Лутфие считает бабушку выскочкой, которой повезло жить в городе, и нос ей задирать ровным счетом не с чего — подумаешь, все образованные. Бабушка считает Лутфие «хвостатой старухой», или, в переводе на понятный язык, ведьмой.
— Какая у нее невестка — золото, лицом луна, нравом — ангел! А она из нее все соки достала, ведьма, — аргументирует бабушка свои подозрения.
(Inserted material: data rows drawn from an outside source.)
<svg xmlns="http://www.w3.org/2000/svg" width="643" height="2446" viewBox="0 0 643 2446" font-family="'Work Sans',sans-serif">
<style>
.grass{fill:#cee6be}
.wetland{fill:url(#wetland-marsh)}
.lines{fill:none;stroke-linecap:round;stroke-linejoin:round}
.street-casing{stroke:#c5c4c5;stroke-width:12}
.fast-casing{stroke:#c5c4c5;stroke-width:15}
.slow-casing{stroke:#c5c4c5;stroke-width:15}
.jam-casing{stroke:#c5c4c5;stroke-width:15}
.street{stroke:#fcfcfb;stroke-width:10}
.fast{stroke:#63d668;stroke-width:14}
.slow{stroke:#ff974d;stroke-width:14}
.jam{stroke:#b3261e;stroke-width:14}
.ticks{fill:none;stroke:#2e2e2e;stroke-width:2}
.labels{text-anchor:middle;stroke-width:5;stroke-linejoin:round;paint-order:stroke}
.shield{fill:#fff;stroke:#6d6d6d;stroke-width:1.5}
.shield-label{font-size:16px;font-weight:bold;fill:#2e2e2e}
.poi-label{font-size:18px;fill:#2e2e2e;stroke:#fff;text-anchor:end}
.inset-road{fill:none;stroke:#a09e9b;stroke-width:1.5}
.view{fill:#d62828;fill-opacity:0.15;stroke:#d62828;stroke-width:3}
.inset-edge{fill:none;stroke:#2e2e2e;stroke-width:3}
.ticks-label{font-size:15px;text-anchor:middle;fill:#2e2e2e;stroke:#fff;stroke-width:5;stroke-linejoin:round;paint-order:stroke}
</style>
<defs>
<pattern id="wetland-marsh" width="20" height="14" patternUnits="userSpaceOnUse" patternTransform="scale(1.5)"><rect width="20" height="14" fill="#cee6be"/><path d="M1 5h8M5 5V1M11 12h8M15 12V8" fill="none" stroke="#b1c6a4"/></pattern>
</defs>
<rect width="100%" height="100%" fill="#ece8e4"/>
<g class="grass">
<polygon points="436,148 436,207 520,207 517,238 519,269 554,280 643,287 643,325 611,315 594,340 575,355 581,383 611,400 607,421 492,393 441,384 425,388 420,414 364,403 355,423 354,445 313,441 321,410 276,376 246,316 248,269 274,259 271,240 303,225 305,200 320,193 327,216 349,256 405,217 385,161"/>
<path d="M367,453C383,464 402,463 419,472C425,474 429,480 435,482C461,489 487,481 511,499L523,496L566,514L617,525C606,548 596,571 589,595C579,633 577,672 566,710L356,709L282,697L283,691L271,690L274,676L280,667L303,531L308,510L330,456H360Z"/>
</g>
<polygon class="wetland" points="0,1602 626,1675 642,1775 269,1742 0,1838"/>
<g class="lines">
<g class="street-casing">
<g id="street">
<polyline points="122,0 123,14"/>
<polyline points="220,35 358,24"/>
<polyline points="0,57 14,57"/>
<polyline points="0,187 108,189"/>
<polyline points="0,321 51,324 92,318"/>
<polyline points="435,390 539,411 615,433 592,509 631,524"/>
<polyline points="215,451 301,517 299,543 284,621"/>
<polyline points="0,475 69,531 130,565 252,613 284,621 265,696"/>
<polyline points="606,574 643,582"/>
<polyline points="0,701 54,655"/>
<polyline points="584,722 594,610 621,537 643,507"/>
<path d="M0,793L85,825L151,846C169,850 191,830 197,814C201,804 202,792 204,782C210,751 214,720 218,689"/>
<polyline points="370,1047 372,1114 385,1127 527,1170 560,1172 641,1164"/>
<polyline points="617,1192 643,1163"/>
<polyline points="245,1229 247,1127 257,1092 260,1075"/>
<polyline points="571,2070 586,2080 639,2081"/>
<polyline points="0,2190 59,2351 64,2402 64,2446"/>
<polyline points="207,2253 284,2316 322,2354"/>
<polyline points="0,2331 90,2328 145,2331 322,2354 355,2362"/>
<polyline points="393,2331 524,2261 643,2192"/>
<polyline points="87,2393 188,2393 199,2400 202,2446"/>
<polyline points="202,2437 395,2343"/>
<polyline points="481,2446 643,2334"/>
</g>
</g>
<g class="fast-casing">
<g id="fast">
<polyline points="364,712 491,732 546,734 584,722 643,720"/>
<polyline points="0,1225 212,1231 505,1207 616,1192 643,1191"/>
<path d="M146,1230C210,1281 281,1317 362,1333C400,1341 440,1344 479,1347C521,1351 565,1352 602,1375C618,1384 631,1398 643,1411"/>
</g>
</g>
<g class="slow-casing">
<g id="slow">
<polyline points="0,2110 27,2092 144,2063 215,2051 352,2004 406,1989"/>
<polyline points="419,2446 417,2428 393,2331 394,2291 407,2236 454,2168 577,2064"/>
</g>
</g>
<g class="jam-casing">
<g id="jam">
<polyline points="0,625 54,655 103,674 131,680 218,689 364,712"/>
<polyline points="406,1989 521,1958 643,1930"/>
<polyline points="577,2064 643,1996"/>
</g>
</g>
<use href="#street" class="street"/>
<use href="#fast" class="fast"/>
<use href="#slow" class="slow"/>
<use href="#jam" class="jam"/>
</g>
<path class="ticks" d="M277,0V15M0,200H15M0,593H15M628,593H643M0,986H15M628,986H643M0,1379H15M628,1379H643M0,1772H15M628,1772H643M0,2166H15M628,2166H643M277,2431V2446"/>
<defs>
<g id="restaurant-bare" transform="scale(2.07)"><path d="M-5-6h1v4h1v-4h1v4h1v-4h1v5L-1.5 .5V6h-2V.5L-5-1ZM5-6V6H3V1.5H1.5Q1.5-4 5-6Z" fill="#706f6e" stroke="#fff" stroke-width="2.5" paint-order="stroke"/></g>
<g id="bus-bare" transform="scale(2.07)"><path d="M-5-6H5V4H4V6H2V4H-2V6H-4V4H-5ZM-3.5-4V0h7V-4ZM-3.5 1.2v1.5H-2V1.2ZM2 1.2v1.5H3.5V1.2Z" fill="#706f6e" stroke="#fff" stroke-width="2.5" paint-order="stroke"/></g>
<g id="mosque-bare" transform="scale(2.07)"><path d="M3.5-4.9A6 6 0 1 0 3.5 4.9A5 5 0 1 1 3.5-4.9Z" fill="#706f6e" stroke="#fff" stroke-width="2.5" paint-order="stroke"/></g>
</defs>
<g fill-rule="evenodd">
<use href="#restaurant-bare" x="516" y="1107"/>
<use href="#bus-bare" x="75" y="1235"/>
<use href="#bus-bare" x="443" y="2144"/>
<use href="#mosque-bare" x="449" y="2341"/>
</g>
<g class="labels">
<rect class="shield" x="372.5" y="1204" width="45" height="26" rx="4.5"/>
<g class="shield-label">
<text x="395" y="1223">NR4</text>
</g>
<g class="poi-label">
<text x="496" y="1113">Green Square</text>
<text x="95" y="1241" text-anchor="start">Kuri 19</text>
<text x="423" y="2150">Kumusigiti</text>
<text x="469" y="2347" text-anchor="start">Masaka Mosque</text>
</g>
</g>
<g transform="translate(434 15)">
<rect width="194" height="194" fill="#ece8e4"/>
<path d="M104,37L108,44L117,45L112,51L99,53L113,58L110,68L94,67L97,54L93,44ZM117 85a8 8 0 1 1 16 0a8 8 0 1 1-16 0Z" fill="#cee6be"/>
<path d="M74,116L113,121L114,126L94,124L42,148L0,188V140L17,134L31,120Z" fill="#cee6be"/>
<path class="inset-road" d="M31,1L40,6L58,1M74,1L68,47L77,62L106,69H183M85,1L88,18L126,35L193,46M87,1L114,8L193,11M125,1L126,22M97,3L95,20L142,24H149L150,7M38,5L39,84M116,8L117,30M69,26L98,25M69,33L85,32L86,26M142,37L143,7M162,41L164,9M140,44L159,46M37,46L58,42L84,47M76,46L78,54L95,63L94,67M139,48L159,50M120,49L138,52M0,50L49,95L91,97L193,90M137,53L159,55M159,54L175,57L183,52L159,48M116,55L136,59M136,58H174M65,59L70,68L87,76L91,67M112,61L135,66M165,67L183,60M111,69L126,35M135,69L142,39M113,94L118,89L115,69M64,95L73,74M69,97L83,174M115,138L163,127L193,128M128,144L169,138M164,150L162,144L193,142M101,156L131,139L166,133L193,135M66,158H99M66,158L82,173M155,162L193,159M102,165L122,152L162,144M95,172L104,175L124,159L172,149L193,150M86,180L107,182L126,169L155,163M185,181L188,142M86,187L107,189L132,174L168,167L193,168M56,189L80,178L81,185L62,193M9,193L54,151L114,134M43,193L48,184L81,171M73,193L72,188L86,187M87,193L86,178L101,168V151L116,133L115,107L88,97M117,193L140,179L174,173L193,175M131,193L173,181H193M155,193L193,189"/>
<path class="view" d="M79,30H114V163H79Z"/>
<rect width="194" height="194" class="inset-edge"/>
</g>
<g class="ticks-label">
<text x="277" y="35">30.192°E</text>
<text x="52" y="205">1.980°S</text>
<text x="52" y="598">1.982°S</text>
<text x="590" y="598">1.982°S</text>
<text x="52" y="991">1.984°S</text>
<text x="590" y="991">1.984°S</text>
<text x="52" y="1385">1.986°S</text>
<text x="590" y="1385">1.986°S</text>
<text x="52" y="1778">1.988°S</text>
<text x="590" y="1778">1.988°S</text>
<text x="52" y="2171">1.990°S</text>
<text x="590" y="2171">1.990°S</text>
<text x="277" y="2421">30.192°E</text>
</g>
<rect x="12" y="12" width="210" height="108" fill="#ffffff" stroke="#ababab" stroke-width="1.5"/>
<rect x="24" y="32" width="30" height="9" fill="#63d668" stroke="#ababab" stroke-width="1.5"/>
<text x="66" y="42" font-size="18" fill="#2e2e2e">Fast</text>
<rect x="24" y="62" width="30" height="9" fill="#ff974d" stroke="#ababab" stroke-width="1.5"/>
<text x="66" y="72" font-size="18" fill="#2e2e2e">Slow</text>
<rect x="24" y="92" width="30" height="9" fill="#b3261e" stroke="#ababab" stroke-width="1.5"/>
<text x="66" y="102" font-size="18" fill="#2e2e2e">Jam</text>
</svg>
Кроме того, Лутфие скупердяйка — никогда у нее ничего нет, чего ни спроси, поэтому соседи идут к бабушке — и за солью, и за спичками, и за поговорить.
Дети всем табуном играют каждый день в разных дворах, только к Лутфие вход заказан — «цветы мне потопчете», да и внуки у нее вредные и забияки.
— Пока твоя мать лекции читает, твой папа землю раздает! — провозглашает бабушка, швыряя на стол сковородку. — У этой ведьмы своей земли — конца не видно, а все-таки надо ей было чужое оттяпать. «Одолжи, эфенди, на пару лет!» — передразнила бабушка писклявым голосом соседку. — Да кто землю на два года одалживает! Она теперь мне будет наблюдать через забор, чем я тут занимаюсь и что сажаю! Вот дурачок, прости меня, Господи, если неправду говорю!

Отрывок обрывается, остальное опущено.